**Exercise instructions**
Copy out everything in the Norman B. Leventhal biography from "Norman B. Leventhal (August" down to "oversaw the creation.".

- Born: August 30, 1917
- Died: April 5, 2015 (aged 97)
- Education: B.S. Massachusetts Institute of Technology
- Occupation: Real Estate Developer
- Known for: Chairman of The Beacon Companies
- Spouse: Muriel Guren
- Children: Alan Leventhal Mark Leventhal Paula Leventhal Sidman
- Family: Robert Leventhal (brother) Dorothy Levinson (sister) Edward Leventhal (brother)

= Norman B. Leventhal =

Norman B. Leventhal (August 30, 1917 – April 5, 2015) was an American businessman, the chairman of The Beacon Companies, a developer and manager of office buildings, housing, and hotels. Leventhal was best known for his work in civic improvements to the city of Boston, and consequently had a park named after him of which he oversaw the creation.

==Biography==
Born and raised to an immigrant Jewish family in Boston, Leventhal was a 1933 graduate of Boston Latin School and a 1938 graduate of MIT with a B.S. in engineering. During World War II, he and his brother Robert worked as naval architects at the Charlestown Navy Yard. In 1946, he and his brother co-founded Beacon Construction Company; they began with the remodeling of stores but soon expanded into larger projects including 40 toll booths on the New York State Thruway, the construction of post offices nationwide and then into the construction of public and military housing including at Fort Devens. In 1972, his brother Robert died at the age of 58 and his sons, Alan and Mark, and son-in-law Bill Sidman (who died in 2005) joined the firm renamed The Beacon Companies.

At Beacon, Leventhal helped direct several major civic improvement projects in Boston, including Rowes Wharf, Center Plaza, One Post Office Square, and 5,100 units of affordable housing. Beacon's conversion of Post Office Square from a 2 1/2-story parking garage to a lush park, with parking underground, in 1992 is considered emblematic of Leventhal's vision: to enliven and make hospitable Boston's public spaces. "We must constantly work to find ways to make the riches of Boston available to all her citizens, not just the most fortunate among us," he was quoted in a 1997 Boston Globe article. Post Office Square Park was dedicated and named Norman B. Leventhal Park the same year. As chairman of the Trust for City Hall Plaza, Leventhal led the effort to revitalize that center.

**Provided material**

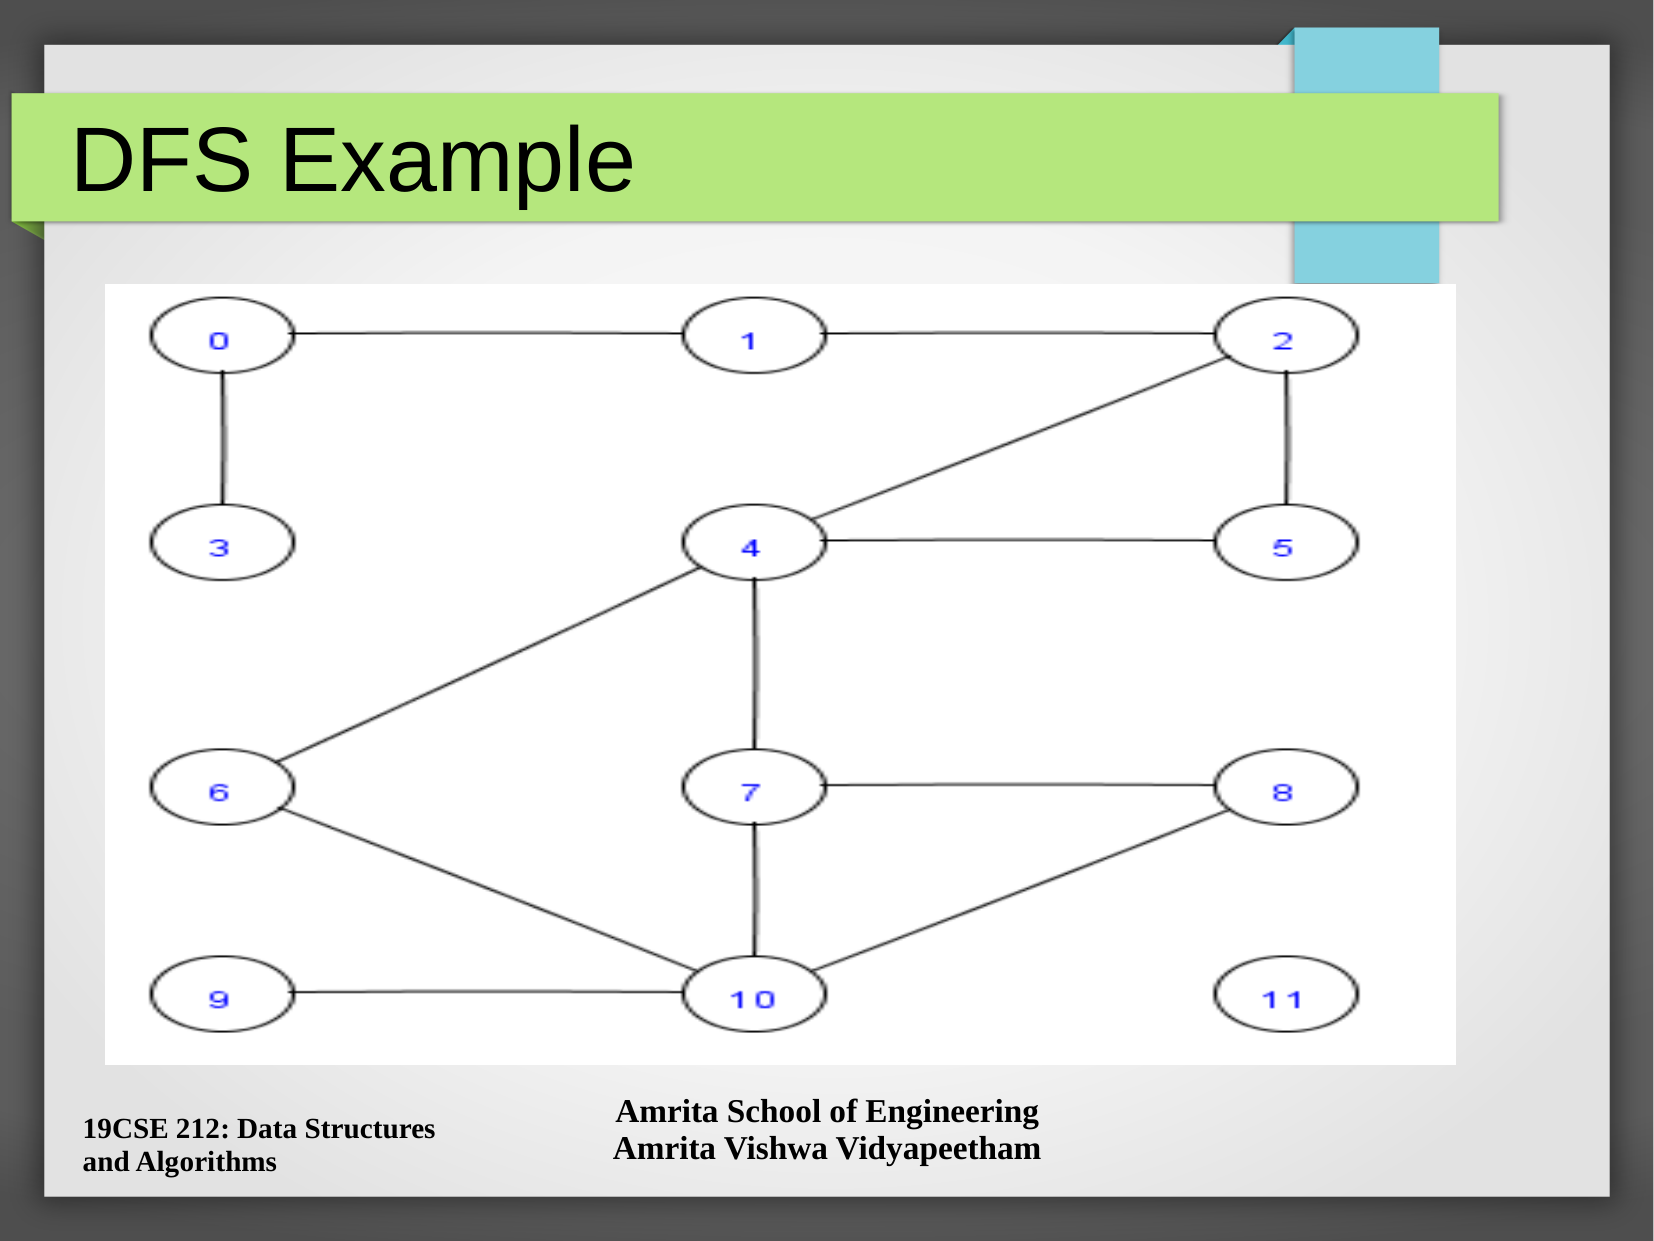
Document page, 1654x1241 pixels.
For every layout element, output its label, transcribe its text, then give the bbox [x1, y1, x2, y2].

**Exercise answer**
Norman B. Leventhal (August 30, 1917 – April 5, 2015) was an American businessman, the chairman of The Beacon Companies, a developer and manager of office buildings, housing, and hotels. Leventhal was best known for his work in civic improvements to the city of Boston, and consequently had a park named after him of which he oversaw the creation.